There’s an important discussion going on in our industry around the use of robots to produce journalism. Having worked in this field for several years now, we’ve heard sceptics question how it’s possible to build algorithms which create consistently reliable and correct articles. This concern is valid when the underlying data is collected by scraping the internet. But when you build your automated content on structured data sets, the risk of error is minimal.  

It’s easy to understand the disquiet in the debate about automated journalism, and the confusion at the root of it. As with all technology, it can be used for nefarious ends. With modern computer programming it’s possible to create an algorithm that will go out and scrape the internet for just the kind of data or content you’re looking for, subsequently writing stories to suit someone’s political purposes – for example.

But this technology can also be used for good. There are lots of serious news publishers – with journalistic principles at the core – who use automated journalism to strengthen their business, some of whom work with United Robots. The process they use is very different to what we described above.

First of all, there’s the data. In order to produce reliable, factual texts, you need to work from structured sets of quality data, such as land registry data or sports results, which are not only correct, but which will be consistently available over time.

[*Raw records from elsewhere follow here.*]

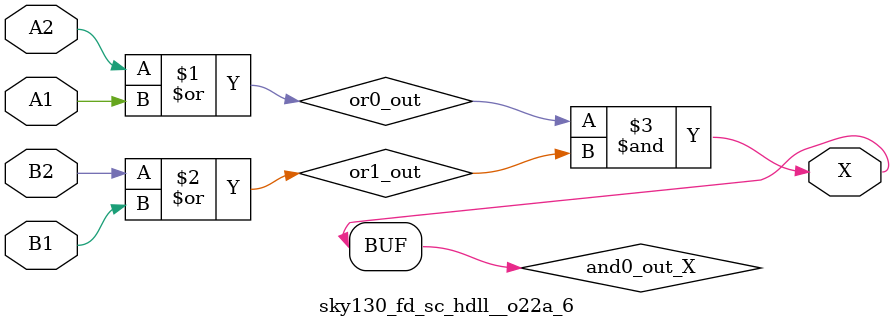
<source format=v>
module sky130_fd_sc_hdll__o22a_6 (
    X ,
    A1,
    A2,
    B1,
    B2
);
    output X ;
    input  A1;
    input  A2;
    input  B1;
    input  B2;
    wire or0_out   ;
    wire or1_out   ;
    wire and0_out_X;
    or  or0  (or0_out   , A2, A1          );
    or  or1  (or1_out   , B2, B1          );
    and and0 (and0_out_X, or0_out, or1_out);
    buf buf0 (X         , and0_out_X      );
endmodule
</source>
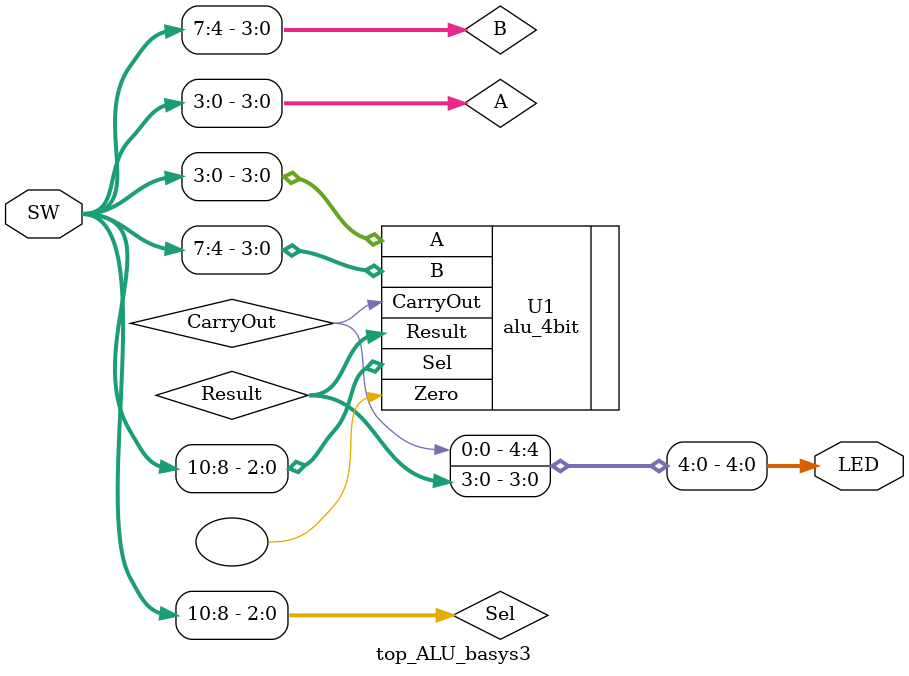
<source format=v>
`timescale 1ns / 1ps

module top_ALU_basys3(
    input  [15:0] SW,    
    output [15:0] LED   
    );

    wire [3:0] A, B, Result;
    wire [2:0] Sel;
    wire CarryOut;

    assign A   = SW[3:0];    
    assign B   = SW[7:4];   
    assign Sel = SW[10:8];   


    alu_4bit U1 (
        .A(A),
        .B(B),
        .Sel(Sel),
        .Result(Result),
        .CarryOut(CarryOut),
        .Zero()
    );


    assign LED[3:0] = Result;
    assign LED[4]   = CarryOut;

endmodule

</source>
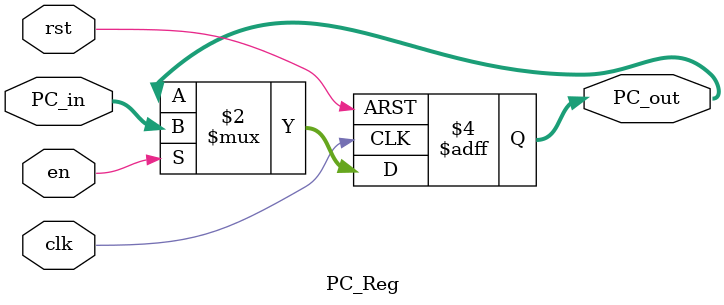
<source format=v>
module PC_Reg(input clk, rst, en, input[31:0] PC_in, output reg[31:0] PC_out);

    always @(posedge clk, posedge rst) begin
        if (rst) PC_out <= 32'd0;
        else begin
            if (en) PC_out <= PC_in;
        end
    end

endmodule


</source>
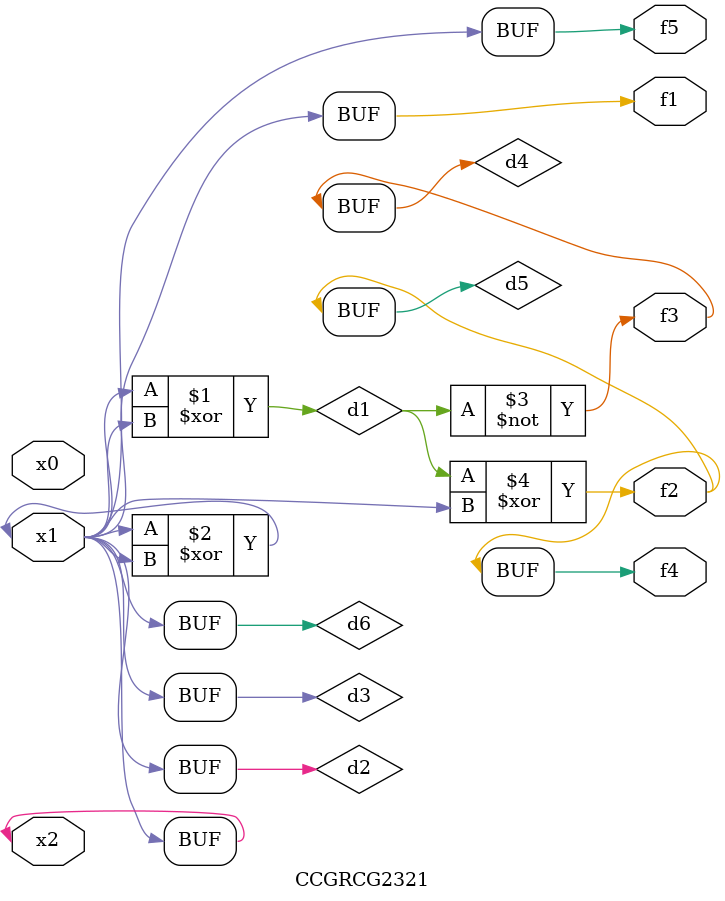
<source format=v>
module CCGRCG2321(
	input x0, x1, x2,
	output f1, f2, f3, f4, f5
);

	wire d1, d2, d3, d4, d5, d6;

	xor (d1, x1, x2);
	buf (d2, x1, x2);
	xor (d3, x1, x2);
	nor (d4, d1);
	xor (d5, d1, d2);
	buf (d6, d2, d3);
	assign f1 = d6;
	assign f2 = d5;
	assign f3 = d4;
	assign f4 = d5;
	assign f5 = d6;
endmodule

</source>
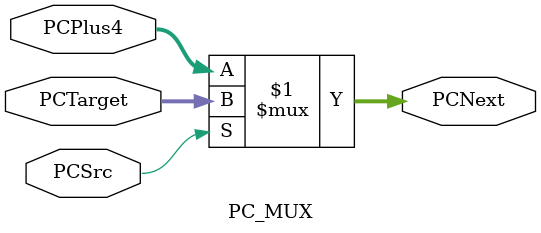
<source format=v>
module PC_MUX (
    input [31:0] PCPlus4, PCTarget,
    input PCSrc,
    output [31:0] PCNext
);

    assign PCNext = (PCSrc) ? PCTarget : PCPlus4;
    
endmodule
</source>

The subsequent automation workflow then includes careful analysis of the data, a verified language process and finally distribution on the right platform, to the right audience.

With United Robots’ technology, the algorithms are managed by man and machine in tandem. The journalists and editors we work with determine how an article should be constructed; that is should include e g a headline of a certain type and/or length, a stand-first to some specification, a number of facts, a summary at the end etc.

The structure of the texts and rules around what angles to look for can be defined in quite some detail by the newsroom. So for example, when we build articles about property sales, a property may be defined as a “mansion” if the house is X large and the land is minimum Y square meters or acres. Or if we generate sports texts, let’s say football, a “sensational” turn of events may be if XYZ happens. And a “crushing defeat” may only require being beaten by three goals in the top league, but by six in division 4. The work in the newsroom to determine what is what is an interesting process in itself, and forces editors and reporters to really think through the language and values they use.

Once the rules for the text structure and angles are established by man, machine takes over. And what machines – the robots – contribute is that they never make factual or logical errors. If a fact is in the data, it’s correct and may be included (and consequently, if it’s not in the data, it will not feature). In other words, we build text on insights gleaned from the data analysis alone, with the rule system set in line with the journalistic principles and style sheets of the newsroom in question.

From a business perspective, working from structured data sets consistently published over time – as opposed to scraping for data – means a guaranteed volume of articles will be regularly generated, without which you can’t build sustainable news products and services. And only with structured data can you ensure the quality and reliability necessary to maintain trust in your journalism.